By 1958, Janardhana Iyengar's engineering enterprise had otherwise achieved great success. With his partners, he formed another company, Mysore Concrete Construction (MCC), which, starting in 1961 would design and construct a reinforced concrete construction (RCC) power channel for the Sharavati Hydroelectric Project. This was then the biggest hydroelectric project undertaken in Karnataka. The state government invited bids to build water conductor systems, and bids were returned from numerous construction firms, including some in the United States and the United Kingdom. After studying the requirements for this project Iyengar designed the system and his design was adopted, at considerable savings to the state. The power channel, which extends from the Sharavathi river's Linganamakki Dam to the Penstock entry point to feed 9 turbines, is lengthy and also covered at many places. Iynegar's economical management and design skills earned the MCC large successes, as well as a good reputation with other engineers. The channel was completed in three years, in 1964.

In 1961, the University of Mysore invited tenders for design and construction of a campus at Manasagangotri. The MCC won this contract and the work was sublet to the AMEC (then a partner company). Janardhana Iyengar's son, B. Rangaraj, designed the complex under his father's guidance. The project was successfully completed on time and budget, and the university (particularly the Registrar, Nickam) commended the work. The campus, on Hunsur Road facing the picturesque Kukkarahalli lake, remains today a scenic locale, sometimes used for Kannada film shoots.

As an engineering designer, Janardhana Iyengar made various innovations. For example, for Indian Telephone Industries (ITI), he planned large factories using RCC structures, such as arches supported on cantilevered column support: he designed columns safe from arch reaction by using specially designed column footing that would neutralise soil reaction. In 1958, he designed a shell roof for ITI as part of a large factory construction. Between 1950 and 1956, his firm designed and constructed three cinema theatres with RCC trusses in lieu of the standard structural steel frame, given a shortage of structural steel in India. During this period, Iyengar formed an additional engineering company, the United Engineering Corporation. As director, he designed aircraft hangars made of RCC girders, and not of steel, as was common practice. In the 1950s, Iyengar would become a founding partner of an additional company Mysore Chip Boards.

After a gradual retirement, in the late 1960s, Janardhana Iyengar helped his sons to form Bharat Engineering Corporation, and would act as an adviser and managing director of that company. The first big project for this company was construction of a novel pedestrian subway at the KR market in Bengaluru Pete in 1967. Under his guidance, his sons would undertake the construction of large water treatment plants from 1962 to 1978.

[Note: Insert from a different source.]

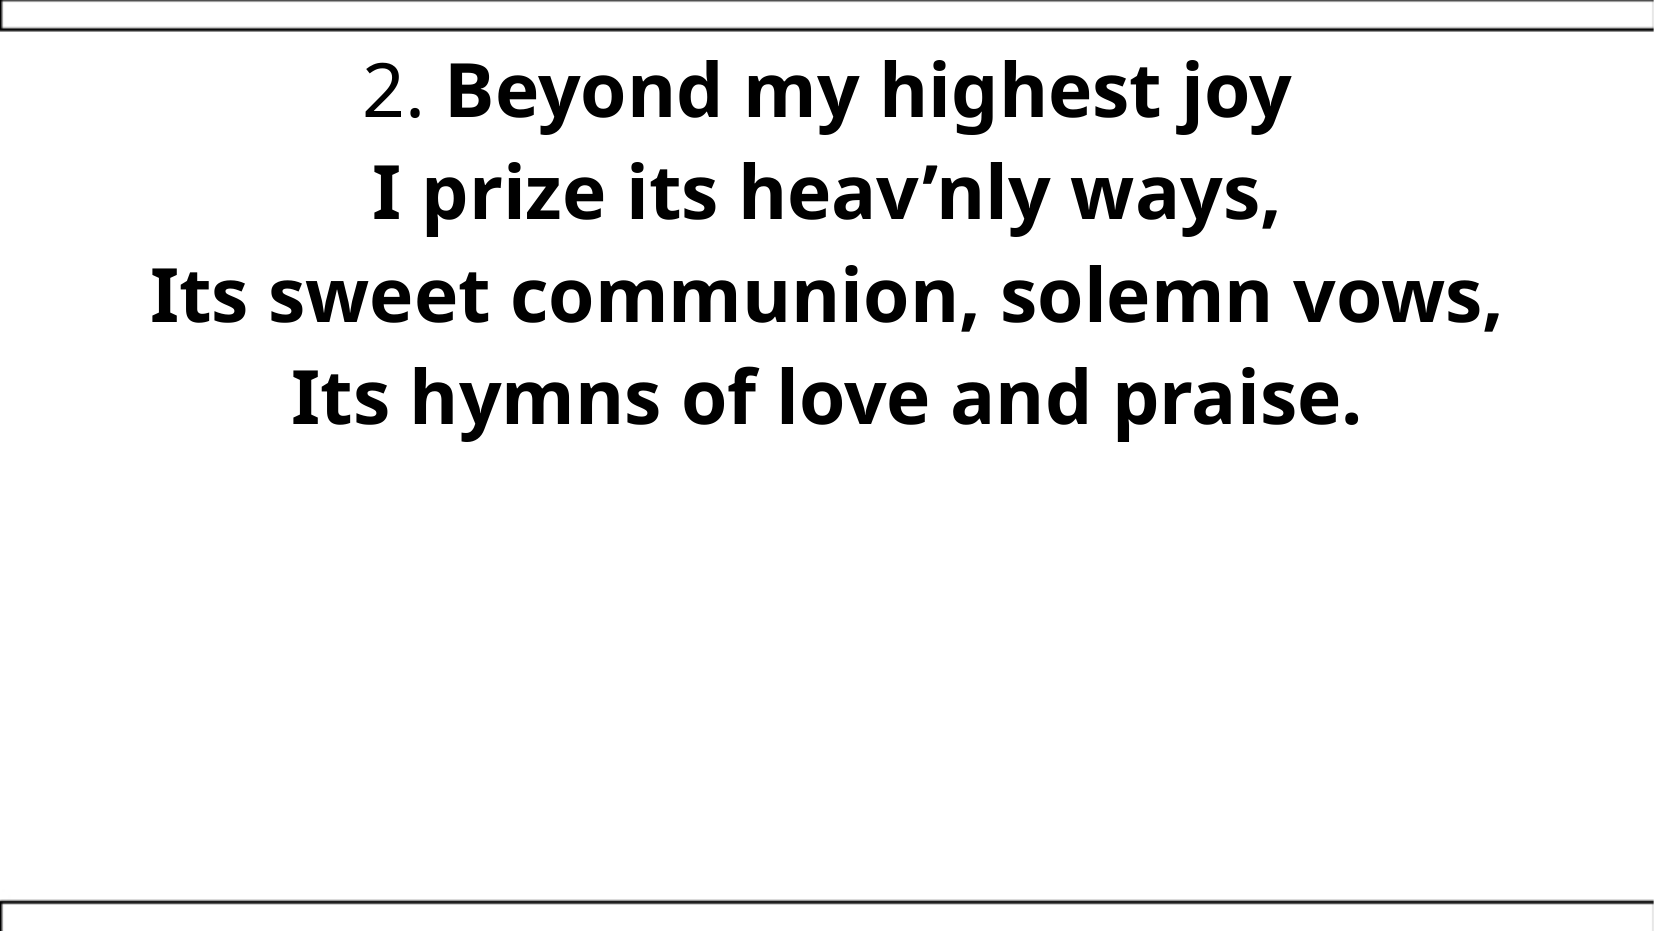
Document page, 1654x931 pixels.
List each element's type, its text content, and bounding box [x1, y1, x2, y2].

picture [0, 0, 1654, 931]
text_box 2. Beyond my highest joy I prize its heav’nly ways, Its sweet communion, solemn vows, Its hymns of love and praise. [92, 30, 1563, 445]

Janardhana Iyengar was one of the earliest fellows of the Institution of Engineers and chairman of the Institution's Mysore Local Centre in 1966–67. He was a co-founder of the National Institute of Engineering and member of its Governing Council. The NIE maintains an endowed scholarship in his memory, awarded to the student with the highest cumulative marks through all semesters.

== Personal life ==
Janardhana Iyengar and his wife, Indiramma Iyengar, had five sons—B.K. Ramaswamy (born 1934), B.J. Srinivas (1938), B. Rangaraj (1940), M. J. Krishnamurthy (1942) and M. J. Prakash (1944)--and two daughters: J. Rathna (wife of K. K. Srinivasan; 1936) and J. Lavanya, born in 1950. They had fifteen grandchildren.

He had a major heart attack in 1973. He was diagnosed with Parkinson's disease in the late 1970s, which was progressively debilitating. He died as a result of pneumonia on 6 February 1991.